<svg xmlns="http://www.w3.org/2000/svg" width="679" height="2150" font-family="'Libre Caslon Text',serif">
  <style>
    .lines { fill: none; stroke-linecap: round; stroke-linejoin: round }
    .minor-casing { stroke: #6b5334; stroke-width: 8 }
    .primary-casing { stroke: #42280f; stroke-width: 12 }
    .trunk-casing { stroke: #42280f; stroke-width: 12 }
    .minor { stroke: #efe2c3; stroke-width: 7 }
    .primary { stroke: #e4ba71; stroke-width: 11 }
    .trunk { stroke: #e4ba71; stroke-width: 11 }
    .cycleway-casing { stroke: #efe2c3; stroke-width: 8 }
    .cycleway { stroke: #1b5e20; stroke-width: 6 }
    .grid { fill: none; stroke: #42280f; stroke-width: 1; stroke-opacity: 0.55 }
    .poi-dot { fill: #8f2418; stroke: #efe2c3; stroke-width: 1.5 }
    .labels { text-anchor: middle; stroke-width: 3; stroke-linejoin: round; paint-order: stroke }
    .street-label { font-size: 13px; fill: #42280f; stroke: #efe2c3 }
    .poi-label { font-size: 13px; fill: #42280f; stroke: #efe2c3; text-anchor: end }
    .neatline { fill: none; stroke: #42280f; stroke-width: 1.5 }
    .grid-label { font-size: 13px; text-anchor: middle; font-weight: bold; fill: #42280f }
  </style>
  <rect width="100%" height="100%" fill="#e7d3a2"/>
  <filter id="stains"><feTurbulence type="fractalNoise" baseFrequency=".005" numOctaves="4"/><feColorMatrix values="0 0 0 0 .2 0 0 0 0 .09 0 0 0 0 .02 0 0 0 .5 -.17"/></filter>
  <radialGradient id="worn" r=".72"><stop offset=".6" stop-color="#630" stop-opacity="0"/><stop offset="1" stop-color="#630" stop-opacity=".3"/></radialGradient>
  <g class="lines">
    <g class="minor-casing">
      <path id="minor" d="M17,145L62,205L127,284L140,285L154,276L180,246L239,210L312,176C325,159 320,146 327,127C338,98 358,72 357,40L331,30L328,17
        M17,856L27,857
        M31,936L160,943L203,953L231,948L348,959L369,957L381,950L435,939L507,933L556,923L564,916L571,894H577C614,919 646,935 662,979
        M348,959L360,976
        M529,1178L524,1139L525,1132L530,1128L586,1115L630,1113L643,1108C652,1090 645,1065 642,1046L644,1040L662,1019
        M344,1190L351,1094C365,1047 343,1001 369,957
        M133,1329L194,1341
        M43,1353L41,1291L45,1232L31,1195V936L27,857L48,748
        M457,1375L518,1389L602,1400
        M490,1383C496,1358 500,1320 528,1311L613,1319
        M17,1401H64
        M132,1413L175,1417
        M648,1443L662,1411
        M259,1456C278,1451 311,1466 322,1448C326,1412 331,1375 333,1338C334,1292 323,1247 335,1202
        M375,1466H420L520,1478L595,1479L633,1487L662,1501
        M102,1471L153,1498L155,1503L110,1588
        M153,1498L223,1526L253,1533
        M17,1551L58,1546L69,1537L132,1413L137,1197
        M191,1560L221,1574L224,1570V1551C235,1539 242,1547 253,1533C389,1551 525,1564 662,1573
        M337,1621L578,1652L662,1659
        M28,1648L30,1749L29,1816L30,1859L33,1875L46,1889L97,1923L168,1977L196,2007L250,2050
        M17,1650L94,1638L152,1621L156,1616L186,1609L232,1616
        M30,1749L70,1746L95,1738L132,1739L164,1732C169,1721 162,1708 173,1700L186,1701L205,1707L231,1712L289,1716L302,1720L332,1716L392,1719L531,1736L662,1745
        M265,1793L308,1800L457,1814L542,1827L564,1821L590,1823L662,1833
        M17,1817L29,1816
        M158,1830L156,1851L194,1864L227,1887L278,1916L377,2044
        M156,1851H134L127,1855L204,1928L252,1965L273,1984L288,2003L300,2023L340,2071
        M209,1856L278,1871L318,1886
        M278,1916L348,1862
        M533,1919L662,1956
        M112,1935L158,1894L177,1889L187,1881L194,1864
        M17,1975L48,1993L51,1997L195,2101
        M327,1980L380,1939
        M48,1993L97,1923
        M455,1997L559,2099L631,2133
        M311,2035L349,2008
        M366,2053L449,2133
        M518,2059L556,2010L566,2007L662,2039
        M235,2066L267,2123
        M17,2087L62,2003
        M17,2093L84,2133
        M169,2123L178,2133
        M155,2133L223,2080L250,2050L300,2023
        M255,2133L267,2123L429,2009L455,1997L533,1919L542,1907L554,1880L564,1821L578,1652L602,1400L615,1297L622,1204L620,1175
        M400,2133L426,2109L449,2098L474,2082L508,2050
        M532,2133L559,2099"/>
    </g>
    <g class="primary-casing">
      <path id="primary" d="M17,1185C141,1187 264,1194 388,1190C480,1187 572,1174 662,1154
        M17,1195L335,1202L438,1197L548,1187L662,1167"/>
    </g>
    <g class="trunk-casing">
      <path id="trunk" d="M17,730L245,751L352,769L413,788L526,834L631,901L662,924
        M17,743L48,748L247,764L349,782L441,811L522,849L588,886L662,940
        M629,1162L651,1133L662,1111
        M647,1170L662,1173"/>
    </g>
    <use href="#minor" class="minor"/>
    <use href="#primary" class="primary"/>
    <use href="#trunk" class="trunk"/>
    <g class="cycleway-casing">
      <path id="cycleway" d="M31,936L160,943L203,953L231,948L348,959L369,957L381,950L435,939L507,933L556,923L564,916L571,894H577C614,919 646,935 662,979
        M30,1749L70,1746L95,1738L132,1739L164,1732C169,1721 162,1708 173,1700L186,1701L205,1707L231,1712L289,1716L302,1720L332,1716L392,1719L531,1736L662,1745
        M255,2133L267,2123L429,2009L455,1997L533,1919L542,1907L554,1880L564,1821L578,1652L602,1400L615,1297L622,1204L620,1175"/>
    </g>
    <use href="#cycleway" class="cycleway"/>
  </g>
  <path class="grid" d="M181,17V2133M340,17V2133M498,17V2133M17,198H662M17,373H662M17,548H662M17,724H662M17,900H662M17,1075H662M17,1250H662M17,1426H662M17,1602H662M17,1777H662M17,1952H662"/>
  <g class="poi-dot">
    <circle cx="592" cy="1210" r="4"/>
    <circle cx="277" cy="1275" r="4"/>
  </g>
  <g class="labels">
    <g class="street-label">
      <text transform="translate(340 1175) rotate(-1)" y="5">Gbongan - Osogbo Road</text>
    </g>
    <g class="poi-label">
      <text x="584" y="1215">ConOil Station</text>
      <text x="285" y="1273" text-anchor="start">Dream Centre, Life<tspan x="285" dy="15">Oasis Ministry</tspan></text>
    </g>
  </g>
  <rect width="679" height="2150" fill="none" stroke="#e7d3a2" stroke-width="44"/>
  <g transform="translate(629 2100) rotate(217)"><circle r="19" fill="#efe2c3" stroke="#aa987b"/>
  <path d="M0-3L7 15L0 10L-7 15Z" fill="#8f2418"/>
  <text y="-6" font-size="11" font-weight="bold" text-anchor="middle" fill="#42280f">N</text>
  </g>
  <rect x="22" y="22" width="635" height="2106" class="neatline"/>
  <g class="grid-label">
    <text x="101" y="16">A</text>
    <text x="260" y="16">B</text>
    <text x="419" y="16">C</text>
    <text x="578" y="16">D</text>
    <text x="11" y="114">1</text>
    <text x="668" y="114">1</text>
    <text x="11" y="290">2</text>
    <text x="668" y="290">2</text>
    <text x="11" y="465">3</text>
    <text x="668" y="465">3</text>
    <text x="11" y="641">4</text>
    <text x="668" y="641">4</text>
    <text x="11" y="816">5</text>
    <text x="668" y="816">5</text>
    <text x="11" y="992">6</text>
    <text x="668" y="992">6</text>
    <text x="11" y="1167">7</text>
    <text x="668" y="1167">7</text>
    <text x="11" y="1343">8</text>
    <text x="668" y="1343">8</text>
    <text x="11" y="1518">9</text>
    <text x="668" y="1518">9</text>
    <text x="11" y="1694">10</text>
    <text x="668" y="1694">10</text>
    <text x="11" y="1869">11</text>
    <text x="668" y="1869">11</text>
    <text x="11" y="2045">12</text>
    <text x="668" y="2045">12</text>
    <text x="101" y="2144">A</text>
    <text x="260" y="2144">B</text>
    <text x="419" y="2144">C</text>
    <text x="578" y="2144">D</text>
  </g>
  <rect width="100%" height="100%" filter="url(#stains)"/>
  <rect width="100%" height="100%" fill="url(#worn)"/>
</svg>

++++++++++

Each line above with the word "lines" needs to be copied.

**Response area**
    .lines { fill: none; stroke-linecap: round; stroke-linejoin: round }
  <g class="lines">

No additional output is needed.